**What is needed:**
Reproduce the entries below exactly, but only from the line containing "left hip: (597, 720)" to the line containing "right eye: (765, 361)", inclusive.

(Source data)
:::

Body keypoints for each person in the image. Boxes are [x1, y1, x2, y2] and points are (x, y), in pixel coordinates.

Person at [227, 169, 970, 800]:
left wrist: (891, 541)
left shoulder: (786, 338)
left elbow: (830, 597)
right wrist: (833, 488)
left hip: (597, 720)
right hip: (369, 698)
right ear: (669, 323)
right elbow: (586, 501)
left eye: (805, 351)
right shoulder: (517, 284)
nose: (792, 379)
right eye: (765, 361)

:::

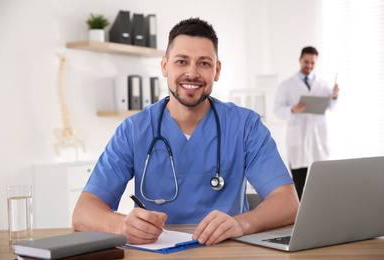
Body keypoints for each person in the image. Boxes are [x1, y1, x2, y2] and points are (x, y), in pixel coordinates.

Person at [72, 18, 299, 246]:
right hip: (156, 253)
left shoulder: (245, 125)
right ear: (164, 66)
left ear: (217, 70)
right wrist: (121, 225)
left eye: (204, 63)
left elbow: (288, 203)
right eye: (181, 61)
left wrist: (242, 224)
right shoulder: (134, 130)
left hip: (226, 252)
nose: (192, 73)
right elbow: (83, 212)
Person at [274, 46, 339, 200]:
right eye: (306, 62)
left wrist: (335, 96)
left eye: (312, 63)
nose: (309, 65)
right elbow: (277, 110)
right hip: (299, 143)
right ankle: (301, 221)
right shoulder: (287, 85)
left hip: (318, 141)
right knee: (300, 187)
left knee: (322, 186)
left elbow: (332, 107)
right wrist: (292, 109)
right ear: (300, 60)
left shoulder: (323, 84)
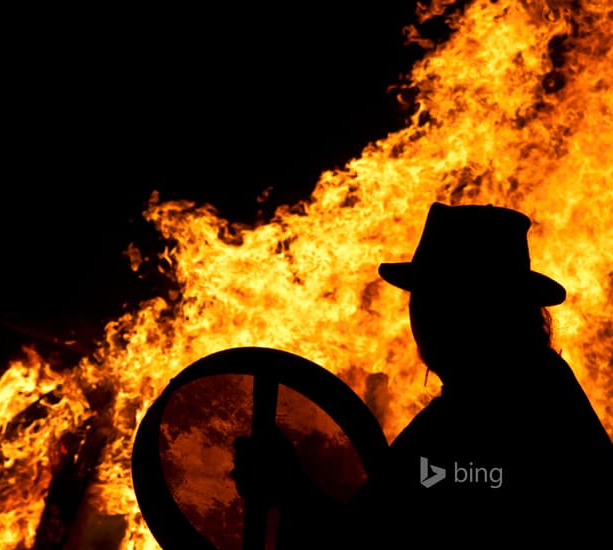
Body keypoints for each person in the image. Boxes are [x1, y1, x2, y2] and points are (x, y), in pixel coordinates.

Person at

:::

**Worked solution:**
left hip: (597, 720)
right hip: (369, 698)
right ear: (669, 323)
right elbow: (586, 501)
left eye: (805, 351)
right shoulder: (517, 284)
nose: (792, 379)
right eye: (765, 361)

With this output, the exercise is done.